Concept

Hockett's design features

Résumé
Hockett's Design Features are a set of features that characterize human language and set it apart from animal communication. They were defined by linguist Charles F. Hockett in the 1960s. He called these characteristics the design features of language. Hockett originally believed there to be 13 design features. While primate communication utilizes the first 9 features, the final 4 features (displacement, productivity, cultural transmission, and duality) are reserved for humans. Hockett later added prevarication, reflexiveness, and learnability to the list as uniquely human characteristics. He asserted that even the most basic human languages possess these 16 features. Charles F. Hockett Charles Hockett was an American linguist and anthropologist, who lived from 1916 to 2000. Hockett graduated from Yale in 1939, and later taught at both Cornell and Rice.
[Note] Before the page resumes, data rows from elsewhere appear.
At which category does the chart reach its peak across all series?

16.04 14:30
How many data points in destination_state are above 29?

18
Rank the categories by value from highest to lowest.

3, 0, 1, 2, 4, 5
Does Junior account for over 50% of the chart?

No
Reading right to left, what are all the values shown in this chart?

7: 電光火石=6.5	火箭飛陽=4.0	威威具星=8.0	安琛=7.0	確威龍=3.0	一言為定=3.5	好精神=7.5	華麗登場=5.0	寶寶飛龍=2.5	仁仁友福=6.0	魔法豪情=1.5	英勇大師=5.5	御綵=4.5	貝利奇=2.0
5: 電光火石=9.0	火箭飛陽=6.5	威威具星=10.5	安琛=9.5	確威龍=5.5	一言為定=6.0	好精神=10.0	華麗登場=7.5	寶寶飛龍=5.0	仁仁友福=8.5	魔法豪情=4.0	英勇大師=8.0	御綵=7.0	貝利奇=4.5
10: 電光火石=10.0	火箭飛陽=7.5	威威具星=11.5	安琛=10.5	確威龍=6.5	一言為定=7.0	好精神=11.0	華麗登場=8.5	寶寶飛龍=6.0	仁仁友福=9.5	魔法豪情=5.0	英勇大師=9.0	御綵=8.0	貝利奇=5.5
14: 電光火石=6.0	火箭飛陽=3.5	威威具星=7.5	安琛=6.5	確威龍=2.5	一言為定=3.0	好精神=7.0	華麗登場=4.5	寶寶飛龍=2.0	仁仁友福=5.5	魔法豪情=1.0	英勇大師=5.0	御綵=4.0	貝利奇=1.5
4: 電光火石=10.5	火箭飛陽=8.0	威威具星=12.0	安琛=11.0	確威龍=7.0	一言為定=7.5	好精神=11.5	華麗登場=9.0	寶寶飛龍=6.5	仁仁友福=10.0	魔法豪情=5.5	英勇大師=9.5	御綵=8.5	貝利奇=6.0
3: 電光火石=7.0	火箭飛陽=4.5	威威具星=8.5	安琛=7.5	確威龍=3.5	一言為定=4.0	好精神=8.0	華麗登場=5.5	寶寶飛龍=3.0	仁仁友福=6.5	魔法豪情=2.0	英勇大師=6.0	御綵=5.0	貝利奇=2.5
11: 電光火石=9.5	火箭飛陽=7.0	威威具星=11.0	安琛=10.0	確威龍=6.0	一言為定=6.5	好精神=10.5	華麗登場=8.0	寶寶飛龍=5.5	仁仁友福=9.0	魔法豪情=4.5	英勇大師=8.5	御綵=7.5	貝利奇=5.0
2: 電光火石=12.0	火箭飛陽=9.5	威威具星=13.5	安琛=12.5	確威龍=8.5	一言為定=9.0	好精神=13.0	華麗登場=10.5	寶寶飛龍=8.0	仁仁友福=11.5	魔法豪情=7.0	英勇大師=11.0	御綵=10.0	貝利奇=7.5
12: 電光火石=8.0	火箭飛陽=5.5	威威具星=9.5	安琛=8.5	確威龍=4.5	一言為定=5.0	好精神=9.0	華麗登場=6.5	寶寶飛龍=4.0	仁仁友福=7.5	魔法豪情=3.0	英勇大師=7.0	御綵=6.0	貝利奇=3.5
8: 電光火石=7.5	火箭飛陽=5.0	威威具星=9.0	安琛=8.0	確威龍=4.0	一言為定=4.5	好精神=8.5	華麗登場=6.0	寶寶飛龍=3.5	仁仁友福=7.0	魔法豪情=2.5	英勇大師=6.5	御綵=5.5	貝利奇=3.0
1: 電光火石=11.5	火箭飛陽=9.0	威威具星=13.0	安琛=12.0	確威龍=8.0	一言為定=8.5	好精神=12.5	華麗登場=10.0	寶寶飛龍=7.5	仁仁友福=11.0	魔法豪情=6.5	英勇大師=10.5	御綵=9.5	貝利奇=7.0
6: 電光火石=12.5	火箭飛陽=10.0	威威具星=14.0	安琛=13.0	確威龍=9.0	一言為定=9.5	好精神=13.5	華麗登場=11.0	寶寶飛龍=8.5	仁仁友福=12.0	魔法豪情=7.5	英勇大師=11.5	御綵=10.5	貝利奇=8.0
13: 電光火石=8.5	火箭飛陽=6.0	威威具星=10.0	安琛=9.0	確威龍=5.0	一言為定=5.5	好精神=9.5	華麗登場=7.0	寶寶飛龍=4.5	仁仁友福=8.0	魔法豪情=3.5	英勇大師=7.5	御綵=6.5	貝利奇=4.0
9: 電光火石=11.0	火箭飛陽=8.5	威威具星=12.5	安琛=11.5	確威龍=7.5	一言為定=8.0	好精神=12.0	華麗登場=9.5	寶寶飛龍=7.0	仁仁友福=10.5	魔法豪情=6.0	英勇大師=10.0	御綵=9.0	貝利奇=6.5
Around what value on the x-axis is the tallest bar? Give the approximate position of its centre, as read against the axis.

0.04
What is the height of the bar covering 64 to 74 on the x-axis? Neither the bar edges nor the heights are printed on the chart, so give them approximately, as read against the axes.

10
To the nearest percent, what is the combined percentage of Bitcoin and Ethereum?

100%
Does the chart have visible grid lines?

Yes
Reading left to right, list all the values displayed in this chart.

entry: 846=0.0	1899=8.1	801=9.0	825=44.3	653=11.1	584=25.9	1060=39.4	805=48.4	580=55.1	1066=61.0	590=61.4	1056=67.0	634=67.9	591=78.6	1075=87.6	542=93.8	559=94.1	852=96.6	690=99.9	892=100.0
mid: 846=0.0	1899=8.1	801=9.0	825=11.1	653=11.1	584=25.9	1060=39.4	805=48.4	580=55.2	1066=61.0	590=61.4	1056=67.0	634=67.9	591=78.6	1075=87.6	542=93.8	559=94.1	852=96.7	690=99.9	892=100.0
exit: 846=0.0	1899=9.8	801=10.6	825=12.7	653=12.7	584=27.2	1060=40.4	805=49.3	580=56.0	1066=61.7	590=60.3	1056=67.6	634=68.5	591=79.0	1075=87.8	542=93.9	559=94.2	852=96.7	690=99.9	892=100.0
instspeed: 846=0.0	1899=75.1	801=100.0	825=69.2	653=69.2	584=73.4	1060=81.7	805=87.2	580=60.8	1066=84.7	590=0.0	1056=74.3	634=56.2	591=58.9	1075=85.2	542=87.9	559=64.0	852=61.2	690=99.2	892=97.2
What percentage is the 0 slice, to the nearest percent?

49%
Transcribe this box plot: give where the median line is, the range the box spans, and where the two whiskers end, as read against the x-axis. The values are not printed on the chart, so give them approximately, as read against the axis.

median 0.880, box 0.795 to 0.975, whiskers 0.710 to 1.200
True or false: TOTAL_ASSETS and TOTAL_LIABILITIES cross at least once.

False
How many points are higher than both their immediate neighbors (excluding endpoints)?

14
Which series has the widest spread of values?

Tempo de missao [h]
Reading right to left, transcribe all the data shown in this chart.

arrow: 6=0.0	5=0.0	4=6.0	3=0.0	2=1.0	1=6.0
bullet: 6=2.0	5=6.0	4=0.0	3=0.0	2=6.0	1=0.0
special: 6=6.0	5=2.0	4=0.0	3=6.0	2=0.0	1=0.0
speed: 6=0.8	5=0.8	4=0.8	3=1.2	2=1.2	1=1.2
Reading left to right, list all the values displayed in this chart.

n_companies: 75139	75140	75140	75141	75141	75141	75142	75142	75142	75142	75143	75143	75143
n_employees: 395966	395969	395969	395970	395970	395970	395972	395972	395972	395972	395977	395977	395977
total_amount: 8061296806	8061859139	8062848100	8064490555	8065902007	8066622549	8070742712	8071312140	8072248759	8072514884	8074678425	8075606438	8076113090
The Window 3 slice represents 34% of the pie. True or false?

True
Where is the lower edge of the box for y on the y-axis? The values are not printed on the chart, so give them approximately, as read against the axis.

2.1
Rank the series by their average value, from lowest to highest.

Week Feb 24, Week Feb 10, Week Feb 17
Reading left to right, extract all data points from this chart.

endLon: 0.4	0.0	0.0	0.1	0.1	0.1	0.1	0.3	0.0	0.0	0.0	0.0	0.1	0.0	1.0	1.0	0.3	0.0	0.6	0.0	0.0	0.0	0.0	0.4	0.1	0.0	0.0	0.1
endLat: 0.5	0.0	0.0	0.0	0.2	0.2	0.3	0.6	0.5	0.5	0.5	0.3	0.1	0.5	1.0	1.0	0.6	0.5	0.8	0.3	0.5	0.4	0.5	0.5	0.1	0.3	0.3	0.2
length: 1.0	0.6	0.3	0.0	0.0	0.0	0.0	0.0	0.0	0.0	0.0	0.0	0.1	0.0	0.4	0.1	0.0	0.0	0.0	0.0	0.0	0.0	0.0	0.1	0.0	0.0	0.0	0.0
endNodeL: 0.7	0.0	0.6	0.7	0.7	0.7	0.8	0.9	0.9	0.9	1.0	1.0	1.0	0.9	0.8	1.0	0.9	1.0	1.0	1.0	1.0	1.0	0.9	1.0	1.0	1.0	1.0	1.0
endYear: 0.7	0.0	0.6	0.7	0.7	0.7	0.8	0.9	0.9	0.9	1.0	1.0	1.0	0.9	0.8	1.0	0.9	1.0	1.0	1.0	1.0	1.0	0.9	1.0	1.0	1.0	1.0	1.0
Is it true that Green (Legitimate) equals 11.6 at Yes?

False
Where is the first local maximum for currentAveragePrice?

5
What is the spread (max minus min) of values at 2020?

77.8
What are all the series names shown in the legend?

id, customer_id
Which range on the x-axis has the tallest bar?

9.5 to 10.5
Hockett made significant contributions to structural linguistics, as well as the study of Native American, Chinese, and Fijian languages. His work focused mainly on detailed linguistic analysis, particularly morphology and phonology, and on the concepts and tools that facilitated such analysis. Up until the 1950s, language was largely viewed as a social-behavioral phenomenon. Hockett was challenged in this belief by Noam Chomsky, who argued that language is biologically based and innate. Chomsky believed that humans share a universal grammar that ties all languages together. Hockett staunchly opposed this "Chomskyan" concept of the nature of language. However, Hockett is most famous for defining what he called the design features of language, which demonstrated his beliefs about the commonalities among human languages. Vocal-auditory channel Refers to the idea that speaking/hearing is the mode humans use for language. When Hockett first defined this feature, it did not take sign language into account, which reflects the ideology of orality that was prevalent during the time. This feature has since been modified to include other channels of language, such as tactile-visual or chemical-olfactory.